D’autres demandeurs de titres de séjour se tournent vers des avocats spécialisés qui amorcent des procédures en justice. Selon plusieurs avocats, le nombre des affaires liées à des affaires de titres de séjour est effarant, d’autant plus que la majorité sont liées à des problèmes relatifs à des bugs de la plateforme de l’ANEF ou bien à des lourdeurs administratives au niveau des préfectures.

Elsa Ghanassia, avocate au barreau de Grenoble, explique comment les tribunaux sont devenus des « chambres d’enregistrement » de la préfecture. Selon elle, c’est presque une routine, le requérant demande l’obtention d’un rendez-vous, l’avocat dépose la requête au tribunal, et voilà que quelques jours plus tard, la préfecture demande au tribunal de ne pas statuer et octroie un rendez-vous au demandeur. « Les tribunaux ne font que répondre à l’urgence », a-t-elle conclu.

De son côté, Laurent Charles, avocat à Paris, s’inquiète du nombre des contentieux relatifs au droit de séjour des étrangers. Tout en assurant que le nombre de ces affaires « explose », il souligne que « certaines juridictions changent leur jurisprudence, estimant qu’on les saisit trop (pour ce genre d’affaires) ».

Un magistrat appelle à adopter des sanctions plus efficaces contre les préfectures récalcitrantes

Selon un magistrat administratif, « c’est la folie » à cause des contentieux relatifs aux titres de séjour, notamment dans les tribunaux de Montreuil (Seine-Saint-Denis) et de Lille (Nord). Ce juge assure qu’il y a « masse énorme » d’affaires à traiter.

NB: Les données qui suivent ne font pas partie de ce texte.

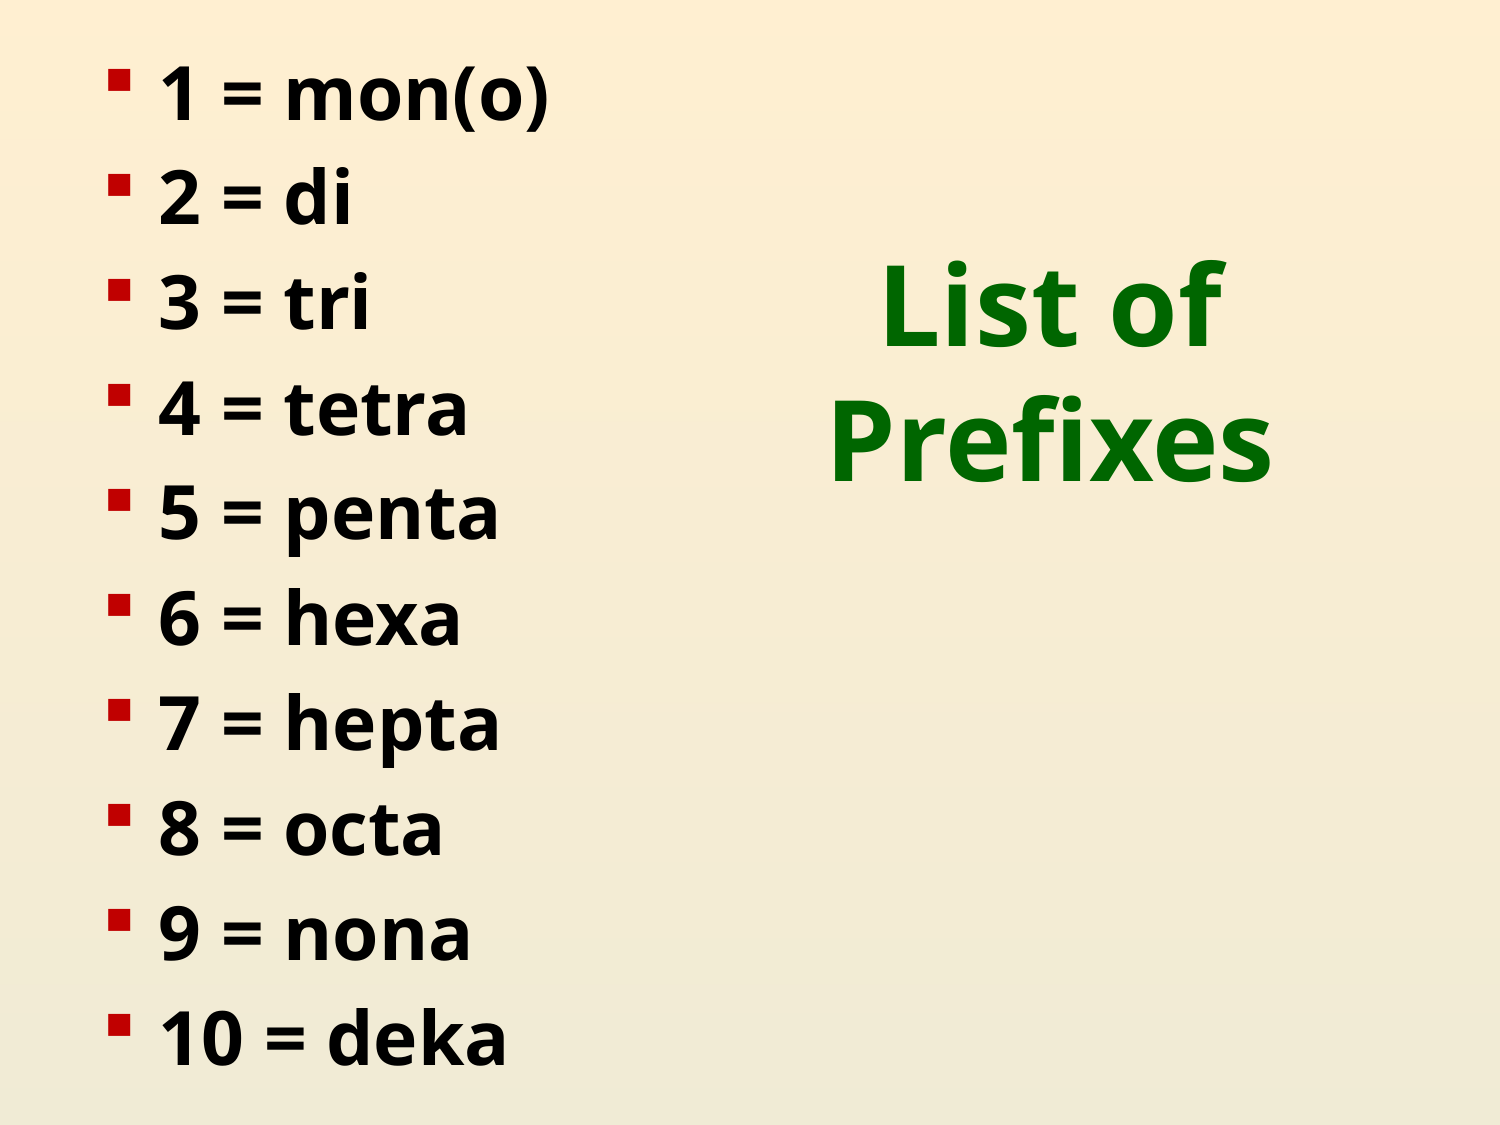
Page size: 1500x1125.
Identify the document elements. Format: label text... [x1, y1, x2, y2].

Il dévoile que cette pression fait même changer les structures, comme le montre la mise en place d’une cellule de magistrats dédiée au contentieux des étrangers à Lille où l’initiative des juges administratifs de Grenoble qui sont allés à la rencontre des services de la préfecture pour évoquer une situation problématique.

Tout en déplorant le fait que les préfectures ne délivrent pas toujours des rendez-vous aux demandeurs malgré les décisions des tribunaux, le juge appelle à adopter des sanctions plus efficaces. « Quitte à passer pour ceux qui sanctionnent, pour éviter de nourrir un cercle vicieux », a-t-il noté.